Folklore Map of Britain & Ireland Myths, Legends & Spectral Encounters
Witches Llyn Tecwyn Uchaf, Meirionnydd, Gwynedd, Wales

Bedd Dorti, the Witch's Grave

A 17th-century woman feared as a witch was hurled in a cask from the cliffs above Llyn Tecwyn Uchaf — and the cairn of stones marking where she landed, Bedd Dorti, is said to bring death within a year to anyone who passes without adding a stone to the pile.

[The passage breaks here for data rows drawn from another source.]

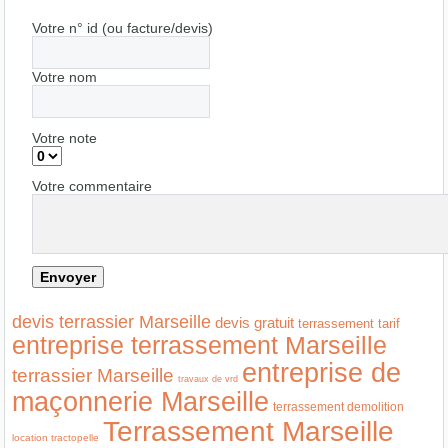
Votre n° id (ou facture/devis)
Votre nom
Votre note
Votre commentaire
devis terrassier Marseille
devis gratuit
terrassement tarif
entreprise terrassement Marseille
entreprise de
terrassier Marseille
travaux de vrd
maçonnerie Marseille
terrassement demolition
Terrassement Marseille
location tractopelle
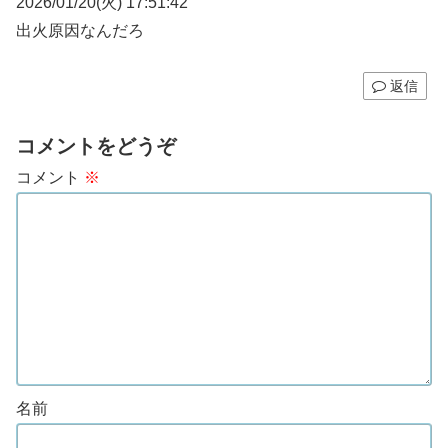
2026/01/20(火) 17:51:42
出火原因なんだろ
返信
コメントをどうぞ
コメント
※
名前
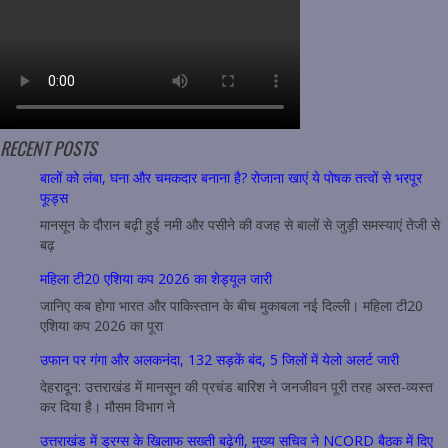
RECENT POSTS
बालों को लंबा, घना और चमकदार बनाना है? रोजाना खाएं ये पोषक तत्वों से भरपूर
फूड्स
मानसून के दौरान बढ़ी हुई नमी और पसीने की वजह से बालों से जुड़ी समस्याएं तेजी से
बढ़
महिला टी20 एशिया कप 2026 का शेड्यूल जारी
जानिए कब होगा भारत और पाकिस्तान के बीच मुकाबला नई दिल्ली। महिला टी20
एशिया कप 2026 का पूरा
उफान पर गंगा और अलकनंदा, 132 सड़कें बंद, 5 जिलों में येलो अलर्ट जारी
देहरादून: उत्तराखंड में मानसून की प्रचंड बारिश ने जनजीवन पूरी तरह अस्त-व्यस्त
कर दिया है। मौसम विभाग ने
उत्तराखंड में ड्रग्स के खिलाफ सख्ती बढ़ेगी, मुख्य सचिव ने NCORD बैठक में दिए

On the high ground above Llyn Tecwyn Uchaf, on the old road between Llandecwyn and Maentwrog in Meirionnydd, stands a stone-covered mound known as Bedd Dorti — 'Dorti's Grave'. Local tradition holds that Dorti was a 17th-century woman widely feared as a witch, always seen with a black cat on her shoulder, who was seized by her neighbours, sealed inside a cask and thrown from the rocks above the lake. The mound marks the spot where the cask came to rest.

The story

The site carries its own surviving superstition: travellers passing the mound are expected to add a white stone to the heap, on pain of dying within the year if they fail to do so. The Royal Commission on the Ancient and Historical Monuments of Wales recorded the tradition in the 20th century, noting that even by 1943 the original arrangement of stones had been disturbed by the construction of a nearby dam — yet the cairn, and the story of Dorti, survive as one of Meirionnydd's best-known pieces of witch-lore.